Intervention de Sylvie Bermann

Réunion du 29 septembre 2016 à 10h00
Mission d'information sur les suites du référendum britannique et le suivi des négociations

Sylvie Bermann, ambassadeur de France au Royaume-Uni :

Les Britanniques vont mettre l'accent sur la coopération bilatérale et la poursuivre, mais ce qu'ils veulent, c'est l'accès aux réseaux, qui leur sera beaucoup plus difficile après le Brexit. Pour ce qui est du financement, ils envisagent non pas de contribuer directement au budget de l'Union européenne, ou en tout cas pas de manière visible, mais de payer au cas par cas. Autrement dit, s'ils veulent garder des avantages dans le domaine de la coopération universitaire, de la coopération scientifique, mais aussi les avantages liés au dispositif Erasmus, ils paieront, mais ils ne voudront pas donner l'impression qu'il s'agit, je le répète, d'argent versé au budget européen.

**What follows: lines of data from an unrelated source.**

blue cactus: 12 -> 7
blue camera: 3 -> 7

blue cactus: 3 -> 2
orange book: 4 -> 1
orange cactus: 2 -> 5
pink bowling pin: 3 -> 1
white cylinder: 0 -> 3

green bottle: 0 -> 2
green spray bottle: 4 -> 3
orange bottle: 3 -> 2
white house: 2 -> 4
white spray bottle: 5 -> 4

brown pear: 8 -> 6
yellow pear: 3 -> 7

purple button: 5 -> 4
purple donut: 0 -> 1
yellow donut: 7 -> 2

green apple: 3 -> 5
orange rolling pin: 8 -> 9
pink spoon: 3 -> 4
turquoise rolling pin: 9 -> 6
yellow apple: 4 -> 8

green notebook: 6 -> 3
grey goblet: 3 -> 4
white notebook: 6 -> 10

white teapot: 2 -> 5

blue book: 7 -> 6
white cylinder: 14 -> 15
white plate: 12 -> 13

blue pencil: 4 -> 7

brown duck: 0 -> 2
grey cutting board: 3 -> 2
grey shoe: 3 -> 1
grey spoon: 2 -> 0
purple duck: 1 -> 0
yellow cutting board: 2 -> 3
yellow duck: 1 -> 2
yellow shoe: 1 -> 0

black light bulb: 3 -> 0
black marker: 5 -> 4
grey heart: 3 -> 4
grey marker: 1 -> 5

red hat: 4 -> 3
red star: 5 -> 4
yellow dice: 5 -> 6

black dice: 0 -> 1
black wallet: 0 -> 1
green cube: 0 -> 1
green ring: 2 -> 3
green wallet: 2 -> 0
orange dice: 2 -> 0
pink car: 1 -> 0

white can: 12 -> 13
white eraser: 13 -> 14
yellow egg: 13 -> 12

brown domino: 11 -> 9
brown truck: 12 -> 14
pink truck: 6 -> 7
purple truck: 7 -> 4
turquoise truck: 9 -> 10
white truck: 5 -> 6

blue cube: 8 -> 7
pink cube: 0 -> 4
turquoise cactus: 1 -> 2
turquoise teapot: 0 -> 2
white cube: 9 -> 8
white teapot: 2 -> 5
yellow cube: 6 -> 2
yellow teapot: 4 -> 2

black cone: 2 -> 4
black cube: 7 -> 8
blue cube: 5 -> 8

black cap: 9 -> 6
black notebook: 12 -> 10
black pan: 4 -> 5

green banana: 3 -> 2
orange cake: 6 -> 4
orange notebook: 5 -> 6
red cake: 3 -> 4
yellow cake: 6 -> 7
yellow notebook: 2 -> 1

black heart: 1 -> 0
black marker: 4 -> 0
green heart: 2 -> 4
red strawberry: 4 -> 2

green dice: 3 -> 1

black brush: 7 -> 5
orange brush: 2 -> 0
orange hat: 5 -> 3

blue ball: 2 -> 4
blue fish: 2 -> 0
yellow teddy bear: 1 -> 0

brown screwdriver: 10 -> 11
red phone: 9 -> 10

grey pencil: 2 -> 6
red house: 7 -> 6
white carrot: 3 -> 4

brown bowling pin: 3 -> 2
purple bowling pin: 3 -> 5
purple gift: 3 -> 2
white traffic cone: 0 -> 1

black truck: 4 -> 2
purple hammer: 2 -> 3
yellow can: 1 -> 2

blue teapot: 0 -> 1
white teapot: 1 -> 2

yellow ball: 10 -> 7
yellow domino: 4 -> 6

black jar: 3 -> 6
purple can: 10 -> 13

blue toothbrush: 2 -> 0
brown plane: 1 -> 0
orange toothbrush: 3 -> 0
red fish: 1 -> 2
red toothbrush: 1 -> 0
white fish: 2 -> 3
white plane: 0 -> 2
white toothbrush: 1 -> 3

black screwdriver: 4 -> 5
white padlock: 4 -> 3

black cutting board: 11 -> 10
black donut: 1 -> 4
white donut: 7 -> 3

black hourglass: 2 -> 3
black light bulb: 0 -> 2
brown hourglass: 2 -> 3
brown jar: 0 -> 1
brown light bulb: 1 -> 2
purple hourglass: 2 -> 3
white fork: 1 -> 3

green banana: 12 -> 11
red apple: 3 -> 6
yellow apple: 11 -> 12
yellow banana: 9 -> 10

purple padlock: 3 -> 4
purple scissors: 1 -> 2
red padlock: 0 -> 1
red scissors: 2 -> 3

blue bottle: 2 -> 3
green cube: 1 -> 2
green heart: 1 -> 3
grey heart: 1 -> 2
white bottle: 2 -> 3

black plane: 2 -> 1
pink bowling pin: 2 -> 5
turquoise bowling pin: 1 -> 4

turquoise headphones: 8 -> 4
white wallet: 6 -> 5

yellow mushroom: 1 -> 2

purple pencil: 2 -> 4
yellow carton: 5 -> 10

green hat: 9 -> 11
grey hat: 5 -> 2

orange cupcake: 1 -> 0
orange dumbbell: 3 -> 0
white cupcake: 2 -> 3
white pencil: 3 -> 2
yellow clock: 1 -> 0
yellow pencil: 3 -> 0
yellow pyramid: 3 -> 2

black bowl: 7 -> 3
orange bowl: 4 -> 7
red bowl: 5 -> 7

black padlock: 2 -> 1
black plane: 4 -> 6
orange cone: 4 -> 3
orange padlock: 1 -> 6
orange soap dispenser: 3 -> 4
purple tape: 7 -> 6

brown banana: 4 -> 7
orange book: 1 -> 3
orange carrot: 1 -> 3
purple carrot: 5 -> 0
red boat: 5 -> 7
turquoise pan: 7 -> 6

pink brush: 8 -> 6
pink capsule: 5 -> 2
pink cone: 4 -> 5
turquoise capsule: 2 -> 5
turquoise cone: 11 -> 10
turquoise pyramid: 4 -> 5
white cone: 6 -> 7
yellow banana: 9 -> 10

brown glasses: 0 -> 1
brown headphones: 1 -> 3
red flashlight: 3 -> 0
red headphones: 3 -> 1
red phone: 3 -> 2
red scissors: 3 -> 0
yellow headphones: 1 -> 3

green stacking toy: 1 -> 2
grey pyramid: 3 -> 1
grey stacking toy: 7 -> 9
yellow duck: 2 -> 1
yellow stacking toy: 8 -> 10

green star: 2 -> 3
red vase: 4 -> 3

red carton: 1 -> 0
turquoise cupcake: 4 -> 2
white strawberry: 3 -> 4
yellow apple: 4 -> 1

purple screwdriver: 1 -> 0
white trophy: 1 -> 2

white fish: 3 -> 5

De même, ils seraient prêts à payer en matière de défense, que ce soit en nature ou en argent.

On m'a demandé de dessiner un portrait de Theresa May. Je l'ai beaucoup vue parce qu'elle rencontrait Bernard Cazeneuve tous les deux ou trois mois et ils s'entendaient d'ailleurs très bien. Elle est quelqu'un de très sérieux et, comme on dit au Royaume-Uni, control freak : elle ne laisse rien sans réponse. J'ai mentionné le cas de la centrale de Hinkley Point. Elle a posé de très nombreuses questions aux experts avant de prendre sa décision. À chaque fois que les experts lui apportaient des dossiers – de très nombreuses réunions ont été organisées au 10 Downing Street –, elle posait de nouvelles questions. C'est pourquoi l'élaboration d'une position sur le Brexit risque de prendre un peu de temps.

Il est intéressant de noter qu'elle a nommé Boris Johnson ministre des affaires étrangères. Beaucoup ont vu cette décision comme une mise en oeuvre du principe selon lequel « you break it, you own it » : vous l'avez cassé, eh bien, maintenant cela vous appartient et vous devez le réparer.

On m'a par ailleurs demandé ce qui allait peser dans les semaines et les mois à venir. Ce sera évidemment l'intérêt du pays. La Confederation of British Industry (CBI), équivalent chez nous du Mouvement des entreprises de France (MEDEF), les hommes d'affaires, les financiers mettent tous en garde contre les conséquences du Brexit et, surtout, contre la fin du passeport européen et de l'accès au marché unique, ce qui pèsera d'autant plus que la situation économique connaîtra une dégradation. Il n'est pas impossible qu'à l'avenir ceux qui, dans l'Angleterre profonde, ont voté pour le Brexit constatent une aggravation de leur situation parce que ce seront les premiers à perdre leur emploi. Et quand on évoque la City comme une élite de banquiers et de gens qui s'enrichissent, c'est oublier les centaines de milliers d'emplois, près de deux millions au total, qui en dépendent dans l'ensemble du pays et à tous les niveaux.

Le nouveau chancelier de l'échiquier, Philip Hammond, ancien ministre des affaires étrangères, est un ancien eurosceptique devenu, pendant la campagne, partisan du maintien du Royaume-Uni au sein de l'Union européenne après en avoir constaté les avantages en matière de politique étrangère (par exemple à l'égard de la Russie ou de l'Iran). Nous disposerons de premiers éléments sur la situation économique au moment de l'Autumn Statement, au mois de novembre. Quoi qu'il en soit, Philip Hammond comptera beaucoup dans la décision.